While some applications are still being built on a monolithic (all-in-one) architecture – i.e., all components in a single code base, on a single server, connected to the internet – an increasing number of them is now based on the microservices architecture, with each application microservice a self-contained functionality, “housed” in a container managed by an orchestrator like Kubernetes, deployed on the cloud (public or private), and communicating with other application microservices over the network in runtime.

But with applications no longer self-contained, security vulnerabilities are no longer present just in the code; vulnerabilities can “start” on one microservice, go through multiple components, and “finish” on a different microservice.

“We are no longer dealing with just vulnerabilities, but also with vulnerable flows between microservices.

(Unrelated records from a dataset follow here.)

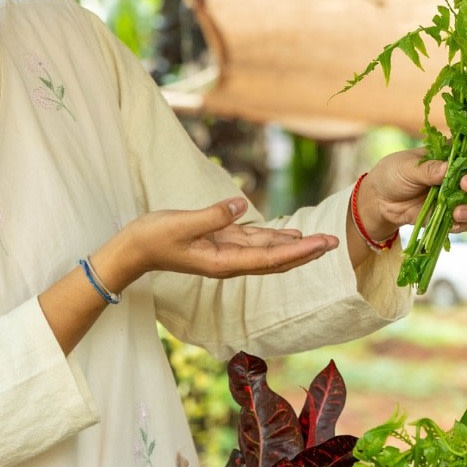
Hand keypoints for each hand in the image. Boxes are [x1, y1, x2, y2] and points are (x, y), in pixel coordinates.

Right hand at [99, 197, 337, 286]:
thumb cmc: (153, 238)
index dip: (297, 251)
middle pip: (275, 259)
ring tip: (320, 240)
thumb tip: (242, 204)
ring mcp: (226, 253)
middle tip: (334, 242)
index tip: (320, 244)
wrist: (133, 249)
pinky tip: (291, 236)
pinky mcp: (220, 242)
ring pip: (268, 251)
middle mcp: (229, 261)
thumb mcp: (181, 224)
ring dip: (295, 246)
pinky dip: (275, 239)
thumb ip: (212, 216)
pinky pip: (254, 242)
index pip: (268, 259)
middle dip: (305, 251)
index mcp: (222, 262)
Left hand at [358, 140, 466, 239]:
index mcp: (453, 153)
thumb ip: (428, 169)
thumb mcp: (406, 167)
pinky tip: (450, 223)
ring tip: (457, 213)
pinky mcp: (455, 216)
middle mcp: (463, 173)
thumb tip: (448, 169)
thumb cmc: (393, 175)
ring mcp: (461, 197)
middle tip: (464, 185)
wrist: (381, 202)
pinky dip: (464, 224)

On top of that, as cloud-native applications are built on multiple infrastructure layers – the container, the cluster, and the cloud – they way these layers are configured affects what a hacker can do with these vulnerabilities,” notes Ron Vider, one of the co-founders and the CTO of Oxeye.

Modern architectures require modern AppSec testing solutions

This dramatic change in how applications are structured has made traditional approaches to application security ineffectual and has created security blind spots for AppSec and DevOps teams.

“Old-school” software composition analysis (SCA) and static, dynamic, and interactive application security testing (SAST, DAST, IAST) tools are run independently, are not synchronized with one another, and are unable to cross-reference and use enriched data from other code layers in the environment. The incomplete and inaccurate results they provide when testing cloud-native apps have made it obvious that a new approach and new, better tools are needed.

cloud-native AppSec testing

Oxeye is one such tool. It essentially combines all AST methodologies with a new generation of security control assessment capabilities and, as a result, excels in finding and correctly prioritizing vulnerabilities in cloud-native applications that need to be addressed. It helps clear the noise of false positives/negatives delivered by legacy solutions, and allows developers and AppSec teams to focus on high-risk, critical vulnerabilities.

Getting started with Oxeye is fantastically easy: you need to deploy a single component (Oxeye Observer) into your staging or testing environment, and you do it by using a single YAML file containing its definitions.

cloud-native AppSec testing

“The Oxeye Observer immediately starts running within the cluster and starts it automatic discovery process,” Vider told Help Net Security.

“First it analyzes the infrastructure to understand how the application is configured, and it does that by communicating with the with the Docker API, the containerd API, the Kubernetes API and the cloud provider API, and fetching the relevant configuration. Then, it detects potential vulnerabilities in the code (the application’s code and the third-party components). Next, it analyzes the communication between the different components and traces their flow. Finally, it validates the found vulnerabilities by sending payloads to the application and analyzing its behavior, to understand whether it’s exploitable or not.”